Er hat sich angewöhnt, alles auf eine Karte zu setzen, macht sich die Schocksekunden zunutze, die seine rüden Sprüche bei den Lebensmüden auslösen – kostbare Zeit, die ausreicht, sie aus den Gefahrenzonen zu bringen. Das hat bislang jedes Mal funktioniert – besser als früher, als er stundenlang ohne Erfolg auf die Gefährdeten eingeredet hat.
Damals, während seiner Ausbildung zum Polizeikommissar, nachdem er erfahren hatte, dass alljährlich mehr Menschen durch Suizid als durch Straßenverkehrsunfälle und Tötungsdelikte zusammen ums Leben kommen, wäre er fast vom Glauben abgefallen. Die weltweiten Zahlen hatten ihn empört. Er fand diesen Zustand unerträglich.
Ich riskiere mehr, als die Polizei erlaubt, von meinem Job einmal ganz zu schweigen, denkt Paul; aber bislang hat sich noch keiner der Lebensmüden bei seinen Vorgesetzten beschwert, und alle waren früher oder später froh, dass er sie vor dem Sprung in die Tiefe bewahrt hat.
Er ist stolz darauf, zehn Menschen das Leben gerettet zu haben, obwohl seine unorthodoxe Methode weiß Gott nicht das ist, was in den Psycho-Seminaren gelehrt wird, an denen er selbstverständlich teilgenommen hat.

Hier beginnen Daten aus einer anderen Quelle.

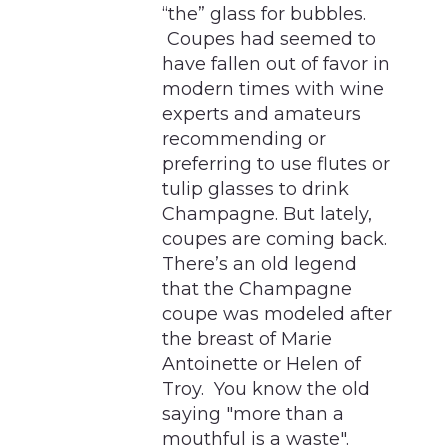
“the” glass for bubbles.
Coupes had seemed to
have fallen out of favor in
modern times with wine
experts and amateurs
recommending or
preferring to use flutes or
tulip glasses to drink
Champagne. But lately,
coupes are coming back.
There’s an old legend
that the Champagne
coupe was modeled after
the breast of Marie
Antoinette or Helen of
Troy. You know the old
saying "more than a
mouthful is a waste".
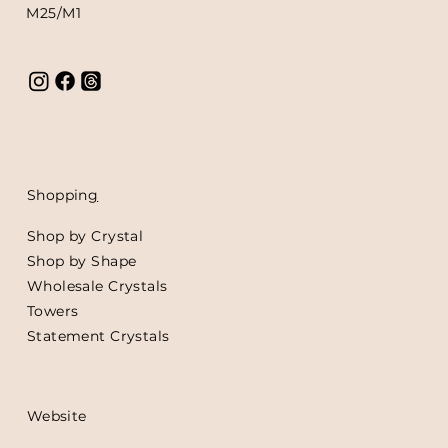
M25/M1
Shoppin
g
Shop by Crystal
Shop by Shape
Wholesale Crystals
Towers
Statement Crystals
Website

Das war meine letzte Rettungsaktion, die ich auf die „fiese Tour“ durchgezogen habe, denkt Paul. Er will das Schicksal nicht länger herausfordern. Er hätte es sich nie verziehen, wenn Cora schneller gewesen wäre als er.
Nach jedem solcher Einsätze hat er sich vorgenommen, sich um seine Schäfchen zu kümmern. Ist nie was draus geworden. Die Zeit reichte einfach nicht aus. Dann ließ sich auch noch seine Frau von ihm scheiden, weil ihr sein prallvoller Dienstplan nicht mehr gepasst hat. - Er hatte wahrhaftig genug eigenen Sorgen.
Das liegt nun auch bald zwei Jahre zurück.
Aber Cora will er nicht mehr aus den Augen verlieren. Sie lebt in einer Wohngemeinschaft. Ihr Vater sitzt in 'Santa Fu' wegen Scheckbetrugs ein, kein übler Kerl, aber sehr labil, kriegt seit Jahren kein Bein auf die Erde, und ihre Mutter ist mit ihrem neuen Lover nach Südamerika ausgewandert.
Sie kam mit Cora nicht mehr zurecht und hat sie in Hamburg zurückgelassen.
Ich muss mich um sie kümmern, denkt Paul auf der Rückfahrt zum Revier.
Ich muss nicht, ich will, denkt er wenig später, während er das Dienstprotokoll unterzeichnet.